(課題 1):
次の(a)〜(c)は本文の内容と一致しますか。それぞれ「はい」か「いいえ」で答え、判断の根拠となる本文の語句をそのまま引用してください。
(a) 国際出願は平成14年5月22日に行われた。
(b) 原告が拒絶査定を受けたのは平成22年6月9日である。
(c) 平成23年11月18日付けの手続補正書では、請求項の数は25であった。
(課題 2):
本文について、次の問いに答えてください。
(a) 本文に記された発明の名称は何ですか。
(b) 原告が特許を受ける権利の譲受けを特許庁長官に届け出たのはいつの日付ですか。
(c) 本件審決の謄本が原告に送達されたのはいつですか。

(本文):
------------------------------------------------------------------------

3この判決に対する上告及び上告受理の申立てのため
の付加期間を30日と定める。
事実及び理由
第1請求
特許庁が不服2010-12441号事件について平成24年1月5日にした審
決を取り消す。
第2事案の概要
本件は,原告が,後記1のとおりの手続において,特許請求の範囲の記載を後記
2とする本件出願に対する拒絶査定不服審判の請求について,特許庁が,同請求は
成り立たないとした別紙審決書(写し)の本件審決(その理由の要旨は後記3のと
おり)には,後記4の取消事由があると主張して,その取消しを求める事案である。
1特許庁における手続の経緯
(1)ディーゼルエンジンリターダーズインコーポレイテッドは,発明の
名称を「内燃エンジンにおけるエンジン・ブレーキの方法及びシステム」とする発
明について,平成14年5月22日に国際出願(特願2002-591645。パ
リ条約による優先権主張:平成13年(2001年)5月22日,同年9月24日
及び平成14年(2002年)3月21日,いずれもアメリカ合衆国)を行った
(請求項の数50。甲14)。
(2)原告は,同社から上記特許を受ける権利を譲り受け,平成20年3月28
日付けで特許庁長官にこれを届け出た。原告は,平成22年2月5日付けで拒絶査
定を受けたので,同年6月9日,これに対する不服の審判を請求した(甲10,弁
論の全趣旨)。
(3)特許庁は,上記請求を不服2010-12441号事件として審理し,原
告は,平成23年11月18日付けで,手続補正書を提出した(請求項の数25。
甲5)。
(4)特許庁は,平成24年1月5日,「本件審判の請求は,成り立たない。」
との本件審決をし,その謄本は同月17日,原告に送達された。

------------------------------------------------------------------------

(データ):
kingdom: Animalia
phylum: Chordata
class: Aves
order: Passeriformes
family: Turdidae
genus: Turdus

------------------------------------------------------------------------

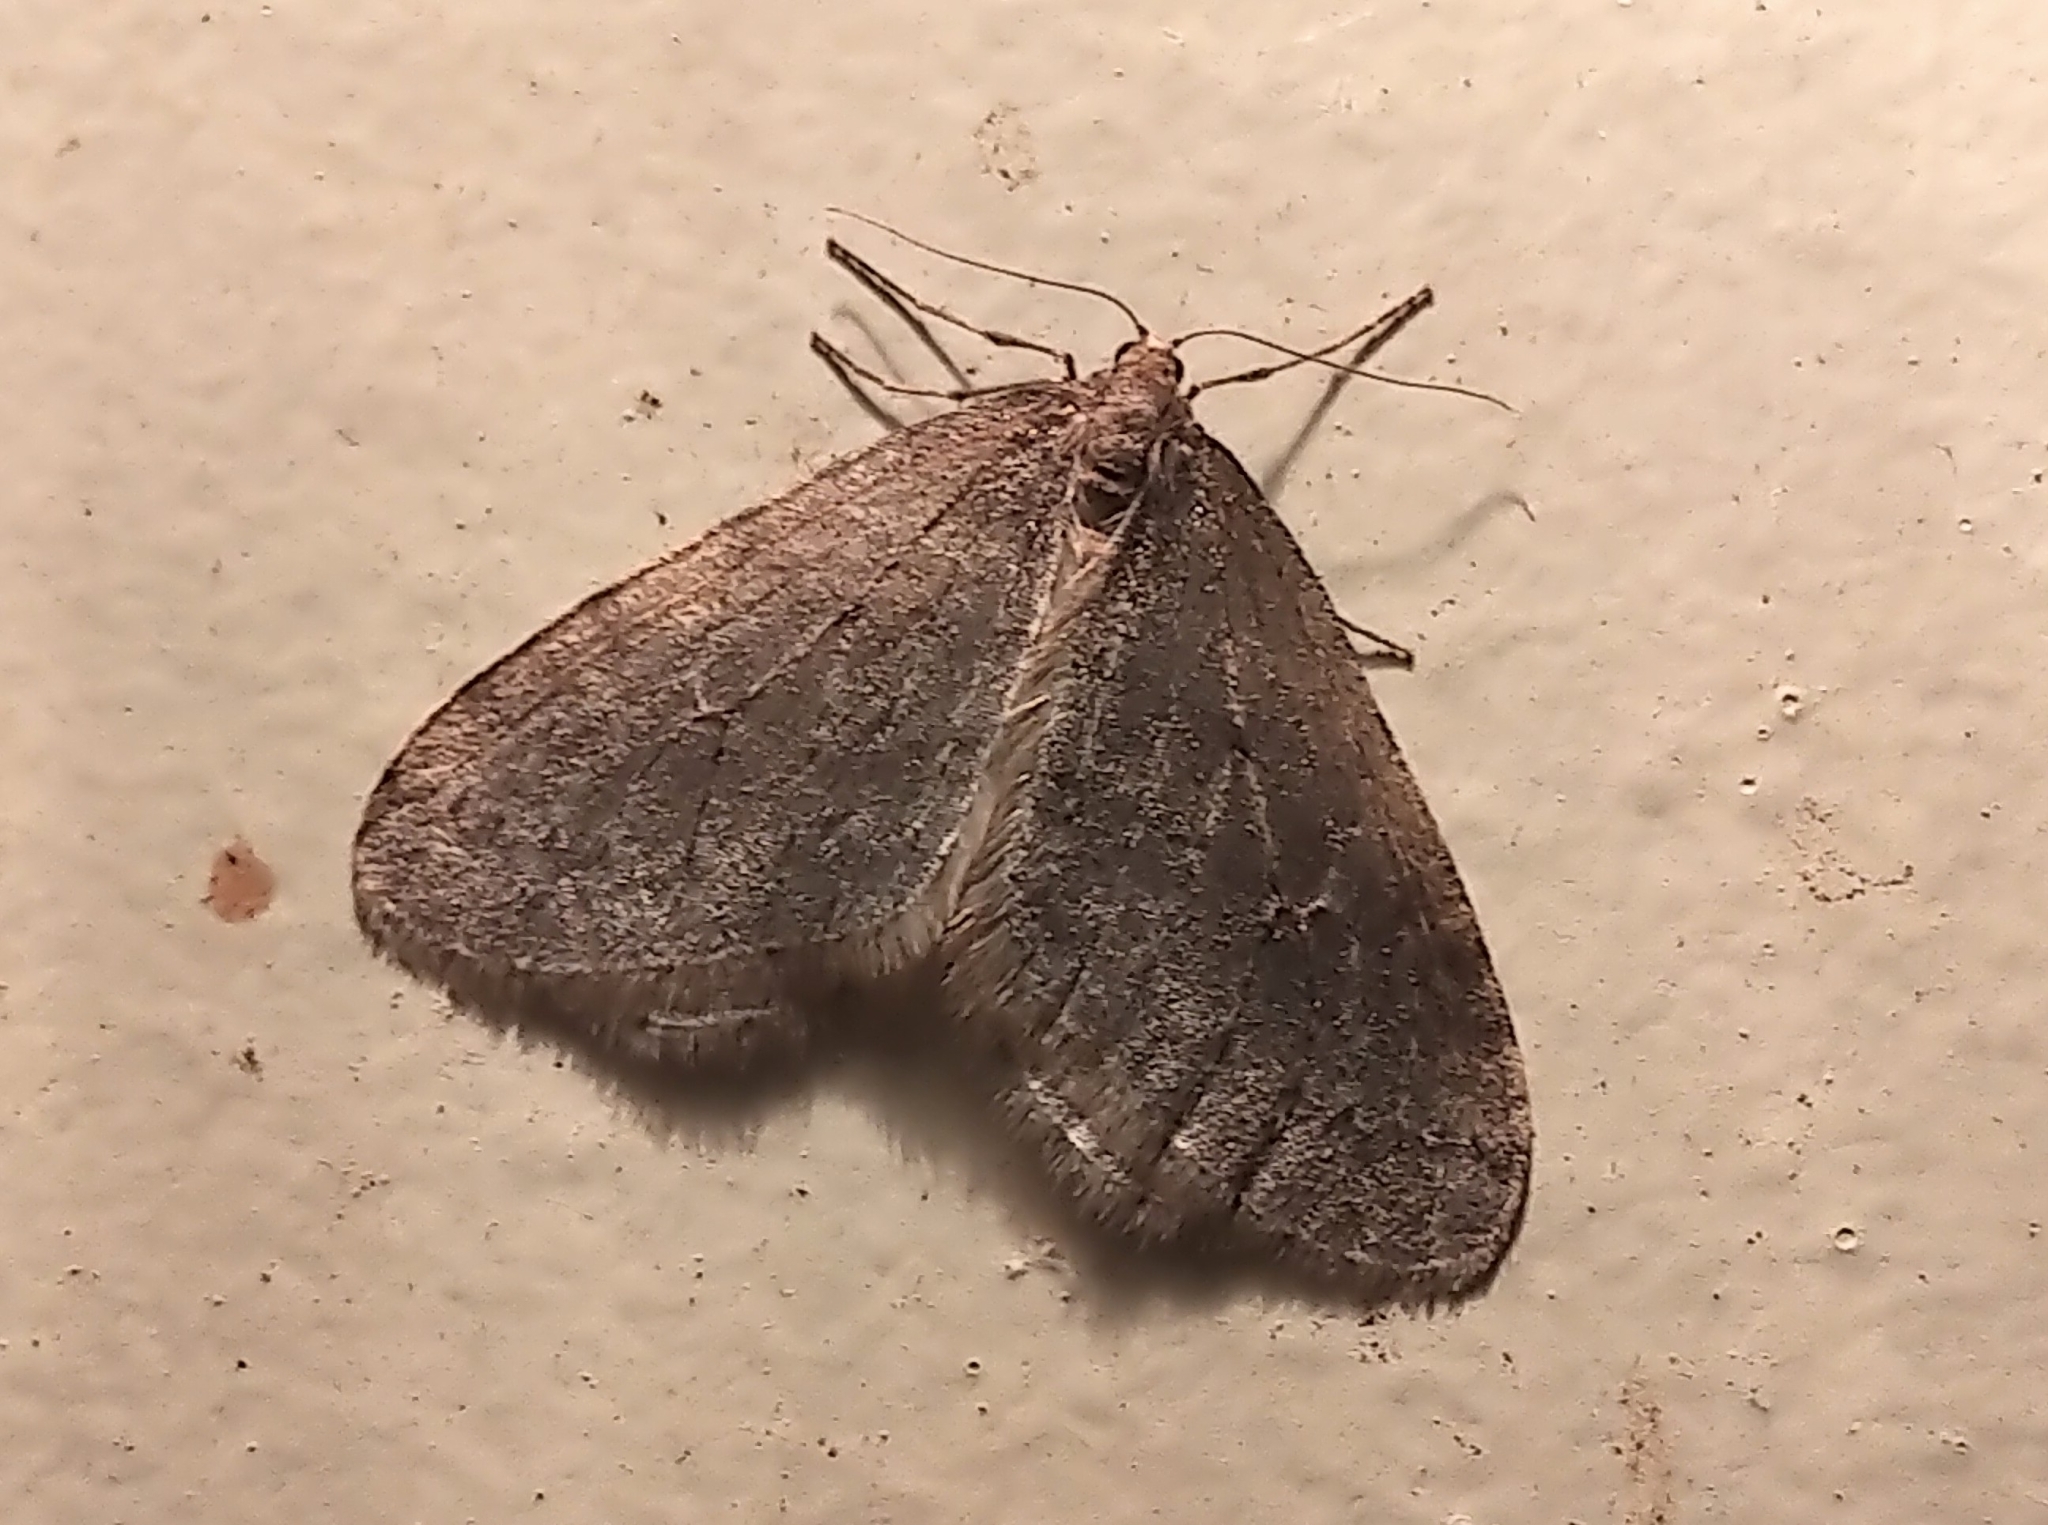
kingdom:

------------------------------------------------------------------------

(解答 1):
(a) はい。「平成14年5月22日に国際出願」
(b) いいえ。「同年6月9日,これに対する不服の審判を請求した」
(c) はい。「請求項の数25」

(解答 2):
(a) 「内燃エンジンにおけるエンジン・ブレーキの方法及びシステム」
(b) 平成20年3月28日付け
(c) 平成24年1月17日